È la Procura distrettuale di Catania a fornire maggiori particolari. L’inchiesta, che è stata coordinata dal procuratore capo Vincenzo D’Agata, ha preso avvio da un esposto sull’esistenza di zone contaminate. Un’indagine lunga, avviata almeno un anno fa, su fatti che vanno dal 2004 al 2007. Secondo la Procura infatti “benchè i vertici dell’Università fossero stati allertati del fenomeno di potenziale inquinamento e contaminazione del sottosuolo” non sono stati attivati “gli opportuni provvedimenti previsti dalla legge a garanzia della salute delle persone, ivi esposte ad esalazioni tossiche con manifestazioni di ripetuti malesseri pure segnalati in numerosissime occasioni ai responsabili della sicurezza”.
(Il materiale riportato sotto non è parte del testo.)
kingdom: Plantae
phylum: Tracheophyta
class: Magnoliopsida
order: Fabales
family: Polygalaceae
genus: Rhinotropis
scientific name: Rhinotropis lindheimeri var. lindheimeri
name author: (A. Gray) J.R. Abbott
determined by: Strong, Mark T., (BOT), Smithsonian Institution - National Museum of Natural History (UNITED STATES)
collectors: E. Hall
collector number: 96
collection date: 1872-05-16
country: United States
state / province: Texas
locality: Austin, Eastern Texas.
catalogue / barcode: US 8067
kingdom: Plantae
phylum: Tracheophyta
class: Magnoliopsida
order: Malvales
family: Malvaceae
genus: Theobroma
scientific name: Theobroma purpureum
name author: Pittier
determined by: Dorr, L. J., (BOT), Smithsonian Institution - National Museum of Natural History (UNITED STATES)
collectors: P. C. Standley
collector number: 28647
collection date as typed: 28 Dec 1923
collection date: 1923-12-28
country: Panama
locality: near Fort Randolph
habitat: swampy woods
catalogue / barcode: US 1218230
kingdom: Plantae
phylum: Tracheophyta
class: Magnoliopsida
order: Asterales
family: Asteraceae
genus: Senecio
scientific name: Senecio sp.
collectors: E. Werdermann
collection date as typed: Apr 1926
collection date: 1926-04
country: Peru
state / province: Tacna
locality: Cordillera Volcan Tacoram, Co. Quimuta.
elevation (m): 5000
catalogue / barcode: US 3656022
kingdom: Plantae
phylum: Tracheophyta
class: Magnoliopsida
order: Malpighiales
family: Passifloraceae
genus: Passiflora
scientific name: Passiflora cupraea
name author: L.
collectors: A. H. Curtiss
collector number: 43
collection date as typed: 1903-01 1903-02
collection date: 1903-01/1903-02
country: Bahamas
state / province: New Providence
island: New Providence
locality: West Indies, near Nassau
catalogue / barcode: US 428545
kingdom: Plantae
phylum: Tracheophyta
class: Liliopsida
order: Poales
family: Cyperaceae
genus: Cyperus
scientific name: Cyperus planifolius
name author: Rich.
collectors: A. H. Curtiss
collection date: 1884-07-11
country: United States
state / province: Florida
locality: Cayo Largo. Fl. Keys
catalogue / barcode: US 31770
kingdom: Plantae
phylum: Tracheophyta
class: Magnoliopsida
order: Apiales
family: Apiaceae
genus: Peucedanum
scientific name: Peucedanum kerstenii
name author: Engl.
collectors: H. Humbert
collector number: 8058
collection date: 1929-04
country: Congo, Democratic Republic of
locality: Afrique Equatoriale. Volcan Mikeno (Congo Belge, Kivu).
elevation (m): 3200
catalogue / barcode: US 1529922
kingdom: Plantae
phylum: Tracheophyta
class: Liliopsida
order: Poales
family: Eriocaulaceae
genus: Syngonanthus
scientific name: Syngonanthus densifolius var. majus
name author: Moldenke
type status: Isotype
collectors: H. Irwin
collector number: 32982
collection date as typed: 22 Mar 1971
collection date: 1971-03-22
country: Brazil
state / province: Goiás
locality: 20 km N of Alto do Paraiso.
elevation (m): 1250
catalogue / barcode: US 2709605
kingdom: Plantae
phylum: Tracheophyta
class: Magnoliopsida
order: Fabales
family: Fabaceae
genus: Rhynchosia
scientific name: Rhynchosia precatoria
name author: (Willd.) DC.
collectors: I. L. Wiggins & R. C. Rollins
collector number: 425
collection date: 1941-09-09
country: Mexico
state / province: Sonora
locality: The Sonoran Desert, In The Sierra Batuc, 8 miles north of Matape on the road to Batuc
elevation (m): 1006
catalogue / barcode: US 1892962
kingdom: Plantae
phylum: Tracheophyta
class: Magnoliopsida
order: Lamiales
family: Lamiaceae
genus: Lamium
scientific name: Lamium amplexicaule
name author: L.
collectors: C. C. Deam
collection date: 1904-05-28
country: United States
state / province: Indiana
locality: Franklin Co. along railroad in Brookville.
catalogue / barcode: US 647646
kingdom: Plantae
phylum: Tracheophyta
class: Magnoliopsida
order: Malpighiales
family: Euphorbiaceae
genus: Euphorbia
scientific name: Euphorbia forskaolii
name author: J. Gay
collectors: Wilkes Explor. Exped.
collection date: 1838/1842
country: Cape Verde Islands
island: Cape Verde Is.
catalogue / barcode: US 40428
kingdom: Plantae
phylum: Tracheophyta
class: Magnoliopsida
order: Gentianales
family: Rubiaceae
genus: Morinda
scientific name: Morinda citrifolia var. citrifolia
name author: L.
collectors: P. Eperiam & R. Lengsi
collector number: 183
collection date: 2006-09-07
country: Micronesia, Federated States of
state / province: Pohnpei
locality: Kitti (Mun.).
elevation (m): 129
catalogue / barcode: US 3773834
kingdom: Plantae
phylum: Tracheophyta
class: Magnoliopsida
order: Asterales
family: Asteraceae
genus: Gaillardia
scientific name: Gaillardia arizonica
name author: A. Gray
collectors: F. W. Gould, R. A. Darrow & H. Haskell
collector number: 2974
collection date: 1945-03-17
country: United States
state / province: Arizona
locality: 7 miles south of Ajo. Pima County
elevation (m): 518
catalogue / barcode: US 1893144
La Procura fa anche sapere che “le indagini tecniche hanno accertato l’esistenza nel sottosuolo di pericolose sostanze inquinanti in valori superiori di decine ed, in alcuni casi, centinaia di volte ai limiti fissati per i siti industriali”. Sostanze con un potenziale tossico e cancerogeno che, una volta nella rete di scarico, sarebbero risalite con il conseguente pericolo di essere inalate. Riguardo l’eventuale relazione tra queste e i malesseri, nonché le morti, riscontrati negli ultimi anni, il procuratore capo D’Agata dichiara che “al momento si sta verificando l’eventuale pericolo per l’incolumità delle persone. Nel corso delle indagini verranno presi in considerazione gli eventuali casi penalmente rilevanti”. Il sequestro di sabato, dunque, potrebbe essere solo il primo passo.